Premium cost is a genuine issue for some long-term care insurance prospects. That doesn’t mean in every case they lack sufficient assets to benefit from the coverage, it might simply be a matter of tight cash flow. Senior Market Advisor asked several experienced advisors how they help cash-strapped clients pay for the insurance.
Use the RMD
If a prospect is forced to start taking required minimum distributions from his or her retirement plans at age 70-and-a-half, those distributions are a new source of cash flow. Bill Pope, CLTC with Keeble & Pyke Financial Advisors Inc. in Stockbridge, Ga., says RMDs are a natural funding mechanism. “It’s not additional income that they have to come up with,” he says. “It’s money that the government is causing them to draw out of their qualified plans.”

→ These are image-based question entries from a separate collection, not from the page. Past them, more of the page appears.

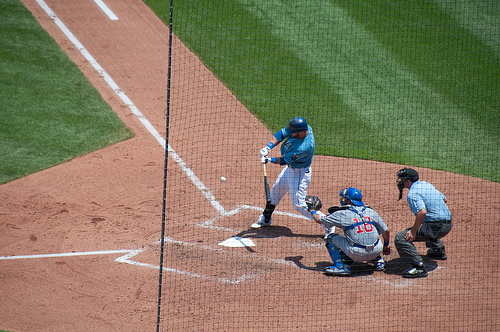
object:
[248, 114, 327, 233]
batter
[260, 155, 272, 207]
bat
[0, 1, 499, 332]
field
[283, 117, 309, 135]
blue helmet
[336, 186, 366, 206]
blue helmet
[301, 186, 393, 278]
catcher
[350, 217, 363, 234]
red numbers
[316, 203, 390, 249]
gray shirt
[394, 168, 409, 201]
black face mask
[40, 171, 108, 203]
air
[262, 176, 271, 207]
black and tan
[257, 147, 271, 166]
white and blue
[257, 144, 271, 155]
gloves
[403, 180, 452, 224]
blue shirt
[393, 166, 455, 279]
umpire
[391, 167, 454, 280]
baseball umpire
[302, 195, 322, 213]
black leather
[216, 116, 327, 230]
flight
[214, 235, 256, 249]
white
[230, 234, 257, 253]
plate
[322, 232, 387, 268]
pair of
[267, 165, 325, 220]
pair of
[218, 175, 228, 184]
baseball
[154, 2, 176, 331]
baseline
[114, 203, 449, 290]
home plate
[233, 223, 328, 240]
shadow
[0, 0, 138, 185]
green grass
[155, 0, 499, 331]
net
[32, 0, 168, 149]
lines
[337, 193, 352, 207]
mask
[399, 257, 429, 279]
black shoes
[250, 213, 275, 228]
white shoes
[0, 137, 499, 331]
base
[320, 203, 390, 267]
uniform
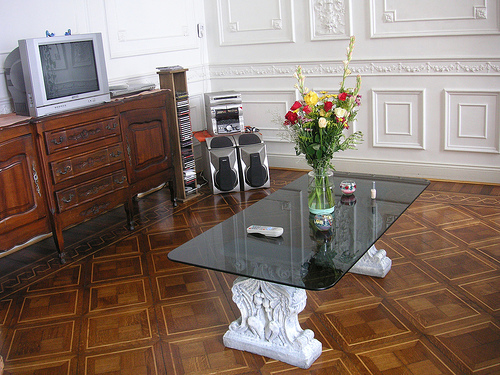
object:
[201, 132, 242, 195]
speaker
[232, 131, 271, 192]
speaker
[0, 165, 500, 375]
floor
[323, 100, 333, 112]
rose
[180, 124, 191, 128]
cds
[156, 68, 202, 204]
shelf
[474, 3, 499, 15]
walls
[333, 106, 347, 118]
flowers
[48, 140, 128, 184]
drawers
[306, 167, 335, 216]
glass vase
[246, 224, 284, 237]
remote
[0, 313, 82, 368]
tile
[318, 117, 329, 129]
flowers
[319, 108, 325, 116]
flowers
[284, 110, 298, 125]
flowers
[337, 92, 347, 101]
flowers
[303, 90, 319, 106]
flowers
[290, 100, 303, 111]
flowers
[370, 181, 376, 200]
nail polish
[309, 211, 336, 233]
pot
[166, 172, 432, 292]
glass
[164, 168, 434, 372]
table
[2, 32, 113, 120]
tv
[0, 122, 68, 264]
cabinet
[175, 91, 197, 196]
stack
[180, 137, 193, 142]
cds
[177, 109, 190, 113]
cds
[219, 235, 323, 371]
leg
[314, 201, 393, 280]
leg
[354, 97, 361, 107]
flowers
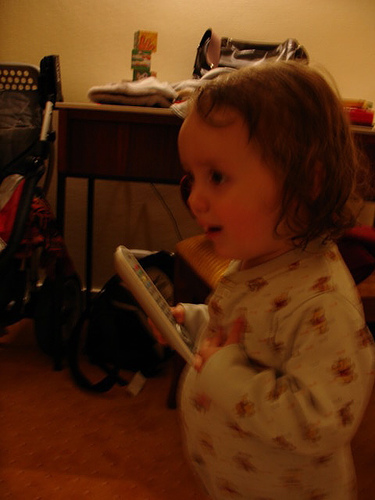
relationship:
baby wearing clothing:
[147, 59, 375, 500] [177, 230, 374, 500]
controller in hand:
[112, 243, 198, 367] [188, 320, 235, 363]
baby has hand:
[147, 59, 375, 500] [188, 320, 235, 363]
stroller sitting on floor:
[0, 48, 85, 357] [0, 317, 373, 498]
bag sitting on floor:
[68, 249, 190, 409] [3, 363, 197, 499]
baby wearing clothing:
[147, 59, 375, 500] [205, 286, 356, 466]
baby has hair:
[147, 59, 375, 500] [191, 60, 360, 250]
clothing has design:
[177, 230, 374, 500] [308, 276, 331, 298]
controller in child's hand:
[112, 243, 198, 367] [155, 71, 374, 497]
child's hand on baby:
[191, 311, 247, 375] [147, 59, 375, 500]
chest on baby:
[181, 284, 284, 456] [147, 59, 375, 500]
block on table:
[133, 66, 151, 82] [53, 86, 233, 232]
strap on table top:
[193, 30, 212, 83] [52, 94, 374, 136]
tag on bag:
[123, 367, 148, 399] [81, 246, 178, 384]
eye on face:
[202, 166, 229, 189] [177, 112, 264, 255]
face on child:
[177, 112, 264, 255] [374, 57, 375, 493]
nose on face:
[188, 169, 210, 218] [177, 112, 264, 255]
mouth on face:
[198, 222, 218, 239] [176, 83, 282, 262]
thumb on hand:
[226, 314, 246, 342] [193, 319, 243, 369]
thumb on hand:
[163, 299, 187, 324] [144, 296, 191, 343]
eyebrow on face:
[193, 155, 225, 166] [156, 85, 303, 256]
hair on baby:
[191, 60, 360, 250] [144, 60, 373, 498]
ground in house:
[63, 427, 113, 472] [61, 8, 309, 65]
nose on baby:
[185, 189, 209, 214] [144, 60, 373, 498]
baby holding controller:
[147, 59, 375, 500] [113, 243, 199, 364]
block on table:
[131, 28, 159, 53] [50, 100, 374, 293]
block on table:
[131, 49, 152, 68] [50, 100, 374, 293]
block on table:
[131, 66, 157, 81] [50, 100, 374, 293]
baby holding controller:
[147, 59, 375, 500] [95, 229, 205, 372]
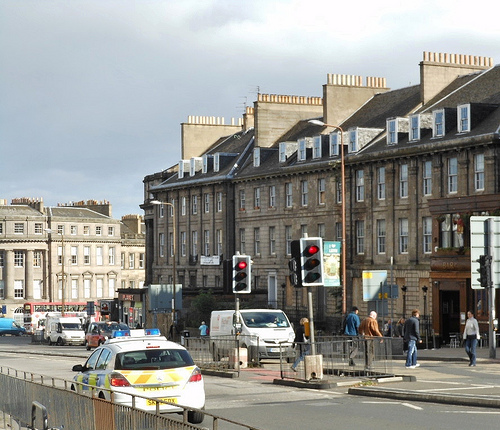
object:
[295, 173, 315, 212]
window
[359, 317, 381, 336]
jacket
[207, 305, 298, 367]
van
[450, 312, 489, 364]
woman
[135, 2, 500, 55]
light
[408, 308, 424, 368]
person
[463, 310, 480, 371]
person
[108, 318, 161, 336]
lights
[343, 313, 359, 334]
jacket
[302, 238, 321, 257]
traffic light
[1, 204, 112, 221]
roof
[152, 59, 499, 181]
roof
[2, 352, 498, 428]
street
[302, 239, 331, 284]
traffic signal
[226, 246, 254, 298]
traffic light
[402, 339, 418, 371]
jeans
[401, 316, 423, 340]
jacket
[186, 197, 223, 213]
window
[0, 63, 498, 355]
building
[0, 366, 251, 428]
barrier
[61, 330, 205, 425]
car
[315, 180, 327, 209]
window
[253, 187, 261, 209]
window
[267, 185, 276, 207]
window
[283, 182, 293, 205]
window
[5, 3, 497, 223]
sky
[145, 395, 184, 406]
license plate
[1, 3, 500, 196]
cloud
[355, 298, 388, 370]
person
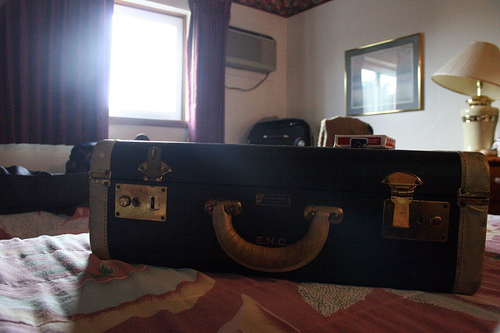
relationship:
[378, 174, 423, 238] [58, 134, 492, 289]
latch on case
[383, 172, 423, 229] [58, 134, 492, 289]
latch of case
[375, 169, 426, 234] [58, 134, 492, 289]
metal lock on case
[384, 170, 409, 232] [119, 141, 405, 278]
metal latch on case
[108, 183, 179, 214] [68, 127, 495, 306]
lock on case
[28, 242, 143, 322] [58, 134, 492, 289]
bed has case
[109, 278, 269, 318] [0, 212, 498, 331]
quilt on bed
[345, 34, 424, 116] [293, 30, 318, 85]
picture on wall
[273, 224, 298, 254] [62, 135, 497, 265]
c on case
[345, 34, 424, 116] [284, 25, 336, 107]
picture on wall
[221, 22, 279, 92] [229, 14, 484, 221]
air conditioner on wall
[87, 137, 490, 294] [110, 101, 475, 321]
case on bed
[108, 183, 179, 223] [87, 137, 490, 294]
lock on case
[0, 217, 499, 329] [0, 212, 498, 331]
bedspread covering bed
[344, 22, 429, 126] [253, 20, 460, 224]
decor to wall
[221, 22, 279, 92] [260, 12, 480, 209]
air conditioner in wall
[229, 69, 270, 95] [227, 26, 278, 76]
cord to air conditioner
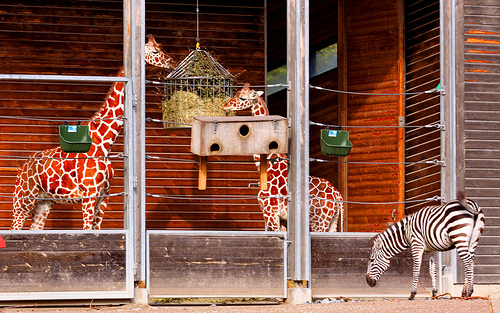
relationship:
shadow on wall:
[143, 186, 243, 237] [0, 0, 290, 236]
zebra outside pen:
[354, 195, 480, 291] [61, 19, 417, 270]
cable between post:
[306, 72, 457, 118] [295, 23, 321, 279]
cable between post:
[306, 72, 457, 118] [434, 13, 474, 231]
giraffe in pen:
[22, 16, 153, 268] [28, 7, 378, 252]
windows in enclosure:
[222, 34, 402, 93] [6, 3, 496, 295]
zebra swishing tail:
[364, 191, 487, 245] [452, 180, 488, 230]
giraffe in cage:
[190, 49, 352, 256] [21, 8, 438, 268]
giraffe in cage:
[10, 32, 180, 230] [21, 8, 438, 268]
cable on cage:
[295, 73, 451, 129] [2, 20, 442, 223]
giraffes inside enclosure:
[32, 6, 347, 233] [6, 3, 484, 267]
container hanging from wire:
[51, 107, 92, 167] [32, 119, 126, 126]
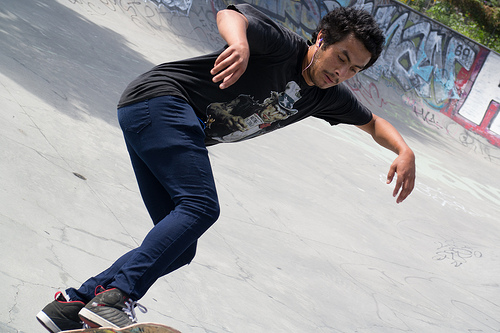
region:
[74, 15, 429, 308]
man on skate board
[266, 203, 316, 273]
light gray skate park pavement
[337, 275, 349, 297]
light gray skate park pavement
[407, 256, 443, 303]
light gray skate park pavement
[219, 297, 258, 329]
light gray skate park pavement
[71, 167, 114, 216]
light gray skate park pavement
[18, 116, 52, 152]
light gray skate park pavement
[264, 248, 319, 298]
light gray skate park pavement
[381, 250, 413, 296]
light gray skate park pavement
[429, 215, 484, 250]
light gray skate park pavement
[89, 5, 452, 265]
man riding a skateboard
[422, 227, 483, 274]
writing on pavement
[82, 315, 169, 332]
skateboard on the ground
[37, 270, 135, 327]
feet on the skateboard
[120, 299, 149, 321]
laces on a shoe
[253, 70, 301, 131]
uncle sam on a shirt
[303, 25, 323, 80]
earbud in man's ear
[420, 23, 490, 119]
grafiti on the wall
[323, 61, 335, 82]
mustache on man's face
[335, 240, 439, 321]
lines in the pavement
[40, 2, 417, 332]
Man on a skateboard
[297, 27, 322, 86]
Earbuds in a man's ear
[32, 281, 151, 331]
Black skater shoes with white soles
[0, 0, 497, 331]
Large cement skate park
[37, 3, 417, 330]
Man riding up a skate ramp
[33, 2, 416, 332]
Man wearing a black shirt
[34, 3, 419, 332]
Man wearing blue skinny jeans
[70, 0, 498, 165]
Graffiti on a skate park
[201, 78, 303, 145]
Print of Uncle Sam on a shirt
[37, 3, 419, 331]
Man looking scared on a skateboard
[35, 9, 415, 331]
man skateboarding on ramp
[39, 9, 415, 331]
skateboarder with curly hair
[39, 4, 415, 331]
skateboarder with black hair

Another technique Pope suggests is to shift assets from maturing certificates of deposit into life insurance or annuity contracts that offer LTCI benefits. In the current low-rate environment, the client is likely to be earning only a minimal return on bank deposits. Can that money be repositioned for a better rate of return and more appropriate role in the client’s portfolio, Pope asks. “We’re talking about if a person has a $100,000 CD and they’re right now getting about 1.5 percent to 2 percent,” he says.
Review the budget
Brian Kazinec, CLU, ChFC with Prudential’s Southern Financial Group in Atlanta, says many people lack a clear idea of their budget. Therefore, he helps them identify fixed and variable expenses. It’s a successful strategy. “Eighty percent to 85 percent of the time we’ll find the dollars needed to pay the premium,” says Kazinec. “Folks are paying extra on their mortgage. Paying more than the required amount on the mortgage each month is voluntary — it’s not required.
That $200 to $300 a month that they were throwing in there extra is variable dollars. Maybe foregoing a couple dinners with wine in a month to make sure that they have long term care insurance is important to them. Going through the budget for many folks is a big help for them to understand that they do have the dollars.”

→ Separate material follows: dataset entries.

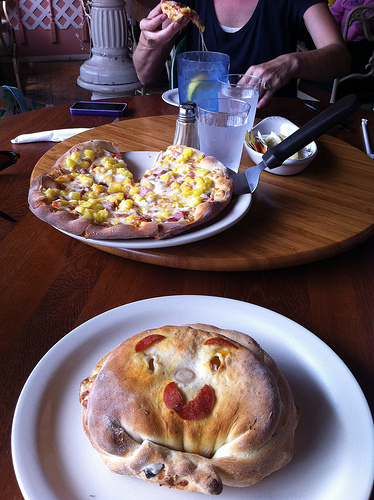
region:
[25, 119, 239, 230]
small pizza on plate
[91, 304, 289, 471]
small foldover on plate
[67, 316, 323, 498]
plate is white and round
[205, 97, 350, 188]
black handle on spatula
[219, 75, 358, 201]
spatula is under pizza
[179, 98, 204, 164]
pepper shaker behind pizza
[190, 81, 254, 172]
water glass behind pizza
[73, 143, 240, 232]
plate on round brown platter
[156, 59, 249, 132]
lemon in water glass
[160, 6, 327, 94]
person has black shirt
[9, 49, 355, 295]
pizza on a plate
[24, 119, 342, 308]
pizza on a white plate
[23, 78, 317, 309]
a personal size pizza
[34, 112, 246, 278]
a cooked pizza on plate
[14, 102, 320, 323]
a baked pizza on a plate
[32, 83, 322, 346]
a baked pizza on a white plate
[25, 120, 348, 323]
a pizza with pineapple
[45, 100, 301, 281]
pineapple on a pizza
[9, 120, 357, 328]
a small pizza on a plate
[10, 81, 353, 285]
small pizza on a table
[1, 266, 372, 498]
baked pastry on a white plate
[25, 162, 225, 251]
pizza with toppings on a white plate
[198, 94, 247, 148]
the top of a glass of cold water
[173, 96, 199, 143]
paper shaker with a silver top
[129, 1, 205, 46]
a woman's hand holding part of a slice of pizza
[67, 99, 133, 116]
blue cellphone on a wooden table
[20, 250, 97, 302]
top of a wooden table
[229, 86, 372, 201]
pizza slicer with a black handle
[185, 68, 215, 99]
slice of lemon in cold water in a blue tumbler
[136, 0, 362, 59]
part of a woman eating a slice of pizza wearing a black top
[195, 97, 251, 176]
a glass of water on a table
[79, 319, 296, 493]
a calzone on a white plate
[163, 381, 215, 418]
a bit of pepperoni shaped like a mouth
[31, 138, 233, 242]
a pizza with pineapple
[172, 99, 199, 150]
a salt shaker on a table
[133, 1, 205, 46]
a woman holding a slice of pizza in her hand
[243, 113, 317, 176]
a white bowl on a wooden table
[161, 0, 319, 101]
a woman wearing a black shirt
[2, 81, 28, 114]
a blue strap on top of a chair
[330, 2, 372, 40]
a person wearing a violet sweater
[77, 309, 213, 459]
This is a calzone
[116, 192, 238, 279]
This is a pizza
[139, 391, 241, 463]
This is broken pepperoni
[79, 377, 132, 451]
This is the crust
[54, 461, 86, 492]
This is a plate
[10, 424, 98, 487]
This is a white plate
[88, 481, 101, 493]
The plate is white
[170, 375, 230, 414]
The pepperoni is red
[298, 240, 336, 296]
This is a wooden plate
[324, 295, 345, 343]
The table is made of wood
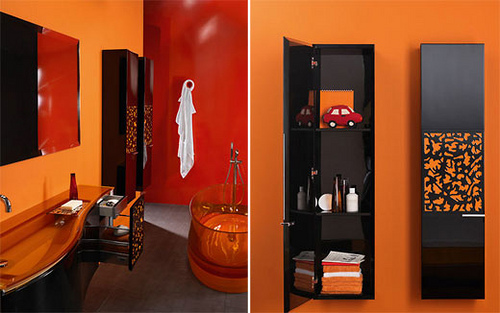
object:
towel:
[175, 81, 197, 179]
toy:
[322, 104, 364, 129]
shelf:
[314, 127, 371, 132]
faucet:
[0, 194, 12, 213]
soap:
[62, 199, 84, 211]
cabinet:
[281, 35, 376, 312]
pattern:
[423, 131, 484, 212]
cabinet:
[419, 42, 485, 300]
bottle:
[68, 172, 78, 202]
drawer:
[97, 194, 129, 220]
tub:
[187, 182, 248, 294]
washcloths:
[321, 266, 364, 295]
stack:
[321, 262, 363, 295]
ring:
[184, 79, 195, 90]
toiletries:
[317, 176, 360, 212]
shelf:
[311, 212, 370, 216]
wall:
[251, 0, 500, 313]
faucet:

Insurance policies that at one time made sense now may be superfluous; when that happens, those premiums can be redirected toward current needs like LTCI.

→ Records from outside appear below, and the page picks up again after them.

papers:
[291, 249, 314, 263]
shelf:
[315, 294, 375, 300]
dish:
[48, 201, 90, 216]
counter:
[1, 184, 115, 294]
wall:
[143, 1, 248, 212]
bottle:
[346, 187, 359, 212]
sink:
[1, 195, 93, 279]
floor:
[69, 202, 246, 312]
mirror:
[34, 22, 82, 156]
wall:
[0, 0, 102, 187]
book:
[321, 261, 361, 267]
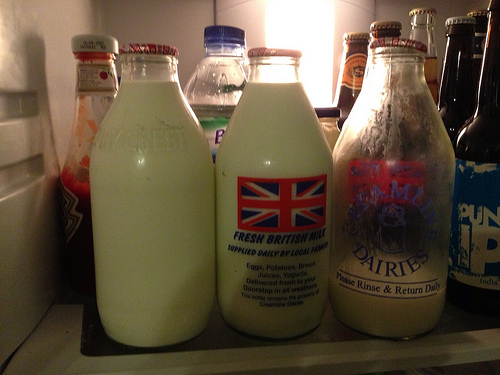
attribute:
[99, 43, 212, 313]
milk — green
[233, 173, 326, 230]
flag — jack flag, blue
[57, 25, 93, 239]
ketchup — red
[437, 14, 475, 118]
bottle — beer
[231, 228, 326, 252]
text — blue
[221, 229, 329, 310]
logo — blue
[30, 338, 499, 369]
shelf — white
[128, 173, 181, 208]
liquid — white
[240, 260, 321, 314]
letters — black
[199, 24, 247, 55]
cap — blue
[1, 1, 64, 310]
refrigerator — white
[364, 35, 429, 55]
lid — on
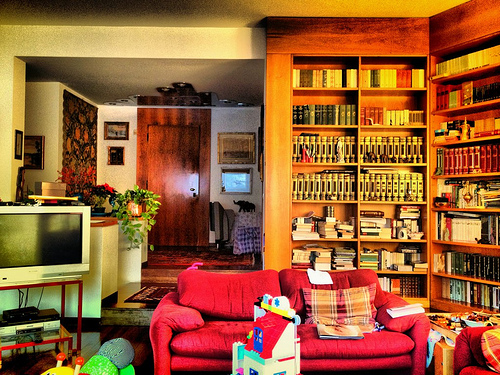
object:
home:
[0, 2, 500, 375]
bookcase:
[253, 14, 431, 308]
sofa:
[146, 269, 226, 374]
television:
[0, 204, 92, 286]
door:
[135, 107, 210, 248]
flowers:
[91, 169, 96, 174]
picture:
[103, 121, 130, 142]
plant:
[110, 184, 162, 251]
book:
[292, 105, 298, 125]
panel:
[171, 82, 194, 93]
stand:
[0, 279, 84, 365]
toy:
[231, 293, 301, 374]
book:
[300, 69, 305, 87]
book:
[385, 302, 426, 318]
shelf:
[293, 88, 357, 91]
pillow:
[301, 282, 379, 326]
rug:
[124, 282, 177, 301]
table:
[0, 323, 75, 366]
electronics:
[4, 295, 44, 311]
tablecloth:
[229, 212, 262, 256]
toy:
[42, 323, 139, 361]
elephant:
[232, 199, 256, 212]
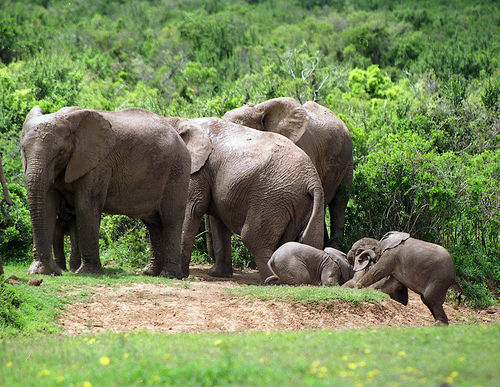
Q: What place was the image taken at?
A: It was taken at the field.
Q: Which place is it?
A: It is a field.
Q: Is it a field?
A: Yes, it is a field.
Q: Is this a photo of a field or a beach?
A: It is showing a field.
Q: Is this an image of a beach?
A: No, the picture is showing a field.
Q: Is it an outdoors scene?
A: Yes, it is outdoors.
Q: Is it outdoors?
A: Yes, it is outdoors.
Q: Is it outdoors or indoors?
A: It is outdoors.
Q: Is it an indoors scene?
A: No, it is outdoors.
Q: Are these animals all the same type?
A: Yes, all the animals are elephants.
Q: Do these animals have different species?
A: No, all the animals are elephants.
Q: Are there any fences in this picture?
A: No, there are no fences.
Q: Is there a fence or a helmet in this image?
A: No, there are no fences or helmets.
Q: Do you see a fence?
A: No, there are no fences.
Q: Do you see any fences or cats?
A: No, there are no fences or cats.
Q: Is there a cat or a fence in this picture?
A: No, there are no fences or cats.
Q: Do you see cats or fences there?
A: No, there are no fences or cats.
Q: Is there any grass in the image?
A: Yes, there is grass.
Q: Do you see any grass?
A: Yes, there is grass.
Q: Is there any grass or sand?
A: Yes, there is grass.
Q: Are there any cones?
A: No, there are no cones.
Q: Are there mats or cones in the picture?
A: No, there are no cones or mats.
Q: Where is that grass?
A: The grass is in the field.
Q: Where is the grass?
A: The grass is in the field.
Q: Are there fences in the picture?
A: No, there are no fences.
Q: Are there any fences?
A: No, there are no fences.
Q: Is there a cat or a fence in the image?
A: No, there are no fences or cats.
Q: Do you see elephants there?
A: Yes, there is an elephant.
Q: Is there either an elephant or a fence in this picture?
A: Yes, there is an elephant.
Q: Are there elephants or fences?
A: Yes, there is an elephant.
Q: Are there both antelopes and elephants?
A: No, there is an elephant but no antelopes.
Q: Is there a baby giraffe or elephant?
A: Yes, there is a baby elephant.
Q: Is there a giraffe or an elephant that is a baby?
A: Yes, the elephant is a baby.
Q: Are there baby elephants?
A: Yes, there is a baby elephant.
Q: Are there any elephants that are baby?
A: Yes, there is an elephant that is a baby.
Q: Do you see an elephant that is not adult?
A: Yes, there is an baby elephant.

“One of the things we will talk about with our clients is, especially as they near retirement, is to look at their disability insurance coverage,” says James Holtzman, CFP, CPA with Legend Financial Advisors Inc. in Pittsburgh.
“Maybe you’re not going to get as much bang for the buck on the policy as you once did,” he says. “Perhaps that is one area where you can shift some premium dollars over to the long term care insurance policy. We take the same approach with life insurance–it all depends on why the client has life insurance.”